Marina Lewycka takes us on a tour of her study...

I like to write in bed because it’s the place where I feel most relaxed and I usually try and write from about six in the morning until lunchtime and if I can get six hours in then I can be very productive. But it’s my favourite time for working because my mind’s fresh and often I’ve had thoughts or inspirations during the night when I’ve been dreaming. So it’s a very good place to work.

I don’t need many things when I’m writing in bed I like to be comfortable but the think that’s really essential is this wonderful item here which is my bean bag tray. And this came from Oxfam it was two ninety nine but they’re actually perfect for working with a laptop. When I’m working and I get stuck or I’m looking for inspiration often I’ll get up and have a look out of the garden. Here on my bedside I’ve got my binoculars and our, my garden is two streets away from the botanical garden so often I have very interesting birds come into the garden and actually there’s an owl that lives in the tree at the bottom of the garden so when I’m wanting a bit of inspiration I’ve got a bit bored with writing often I’ll sit up and have a look out down the garden with the binoculars and see what bird life is going on. There’s also a family of squirrels that live in the tree at the bottom of the garden but they’re rather annoying. 

The other things I have on my bedside table that are sort of quite special to me are my silver penguin.
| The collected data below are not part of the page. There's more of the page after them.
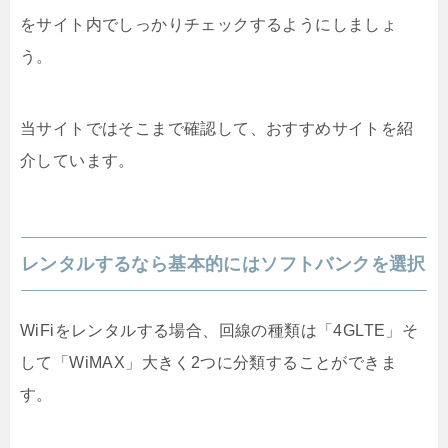
をサイト内でしっかりチェックするようにしましょ
う。
当サイトではそこまで確認して、おすすめサイトを紹
介しています。
レンタルするなら基本的にはソフトバンクを選択
WiFiをレンタルする場合、回線の種類は「4GLTE」そ
して「WiMAX」大きく2つに分類することができま
す。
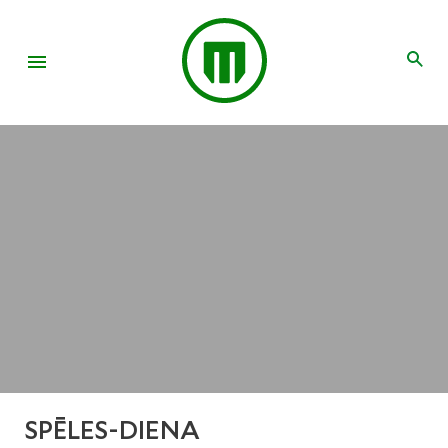
SPĒLES-DIENA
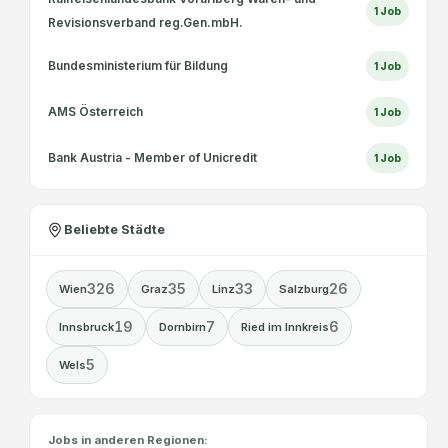
1
Job
Revisionsverband reg.Gen.mbH.
Bundesministerium für Bildung
1
Job
AMS Österreich
1
Job
Bank Austria - Member of Unicredit
1
Job
Beliebte Städte
326
35
33
26
Wien
Graz
Linz
Salzburg
19
7
6
Innsbruck
Dornbirn
Ried im Innkreis
5
Wels
Jobs in anderen Regionen:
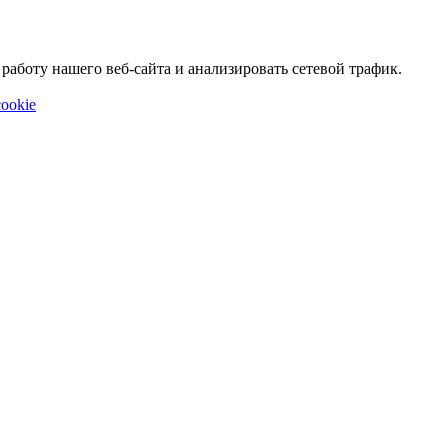
аботу нашего веб-сайта и анализировать сетевой трафик.
ookie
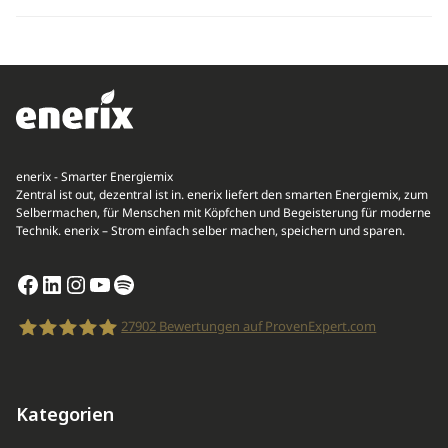
enerix - Smarter Energiemix
Zentral ist out, dezentral ist in. enerix liefert den smarten Energiemix, zum
Selbermachen, für Menschen mit Köpfchen und Begeisterung für moderne
Technik. enerix – Strom einfach selber machen, speichern und sparen.
Facebook
LinkedIn
Instagram
YouTube
Spotify
27902
Bewertungen auf ProvenExpert.com
enerix
Kategorien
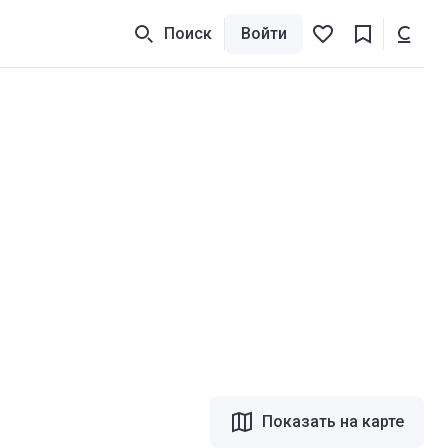
Поиск
Войти
Показать на карте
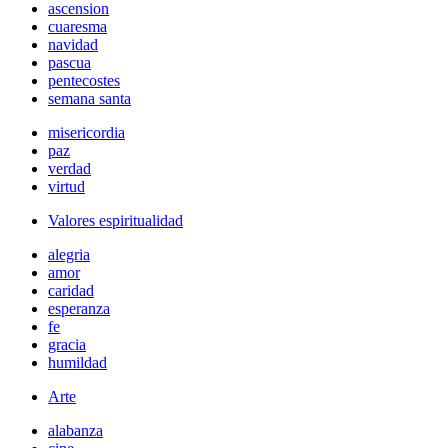
ascension
cuaresma
navidad
pascua
pentecostes
semana santa
misericordia
paz
verdad
virtud
Valores espiritualidad
alegria
amor
caridad
esperanza
fe
gracia
humildad
Arte
alabanza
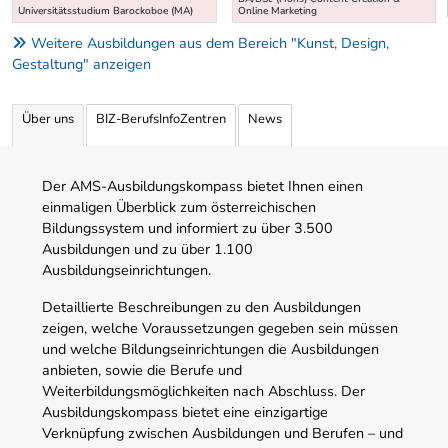
Universitätsstudium Barockoboe (MA)
Online Marketing
Weitere Ausbildungen aus dem Bereich "Kunst, Design,
Gestaltung" anzeigen
Über uns
BIZ-BerufsInfoZentren
News
Der AMS-Ausbildungskompass bietet Ihnen einen
einmaligen Überblick zum österreichischen
Bildungssystem und informiert zu über 3.500
Ausbildungen und zu über 1.100
Ausbildungseinrichtungen.
Detaillierte Beschreibungen zu den Ausbildungen
zeigen, welche Voraussetzungen gegeben sein müssen
und welche Bildungseinrichtungen die Ausbildungen
anbieten, sowie die Berufe und
Weiterbildungsmöglichkeiten nach Abschluss. Der
Ausbildungskompass bietet eine einzigartige
Verknüpfung zwischen Ausbildungen und Berufen – und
Penguin give you one of those when you’ve sold your half a million books. So that was when the tractors sort of reach the half a million mark I was awarded my silver penguin. The thing about the penguin is that it’s a penguin with attitude you can see the way that it’s standing there you know sort of very forthright ready to take on the world. And sometimes when I’m feeling a bit low and the works flagging I look at the penguin and the penguin tells me you can do it. It’s also quite heavy it’s solid silver and it’s got a sharp beak so I sort of think if I ever needed to defend myself he’d come to my rescue. 

The other think I like to have on my, beside my bed which I look at from time to time are my family photos. This lovely picture is my mother when she was in her twenties and her sister when she was fourteen. They parted before the war and never saw each other again. And when I was reunited with my family I actually went back to Ukraine and met the lady in the picture, Oxana, my aunt Oxana and I was able to give her a tape that I’d made with my mother about her life and how she’d travelled from Ukraine into England and you know everything that ever happened to her since she left Ukraine. It was a terribly moving moment and I think it’s so lovely those young girls so beautiful, taken I think it was taken in 1932 and everything that they’d live through since then. I found it very moving and actually quite inspirational as well. 

And another think I really like is this picture above my bed of the old man looking out of the window. There he is sitting at his desk with his pile of books and his bowl of roses looking out over that lovely view sort of dreaming and contemplating really. And I like to think that I’ll be like that one day when I’m eighty or ninety. Still sitting there at a desk with my books thinking and writing and looking out on the lovely landscape.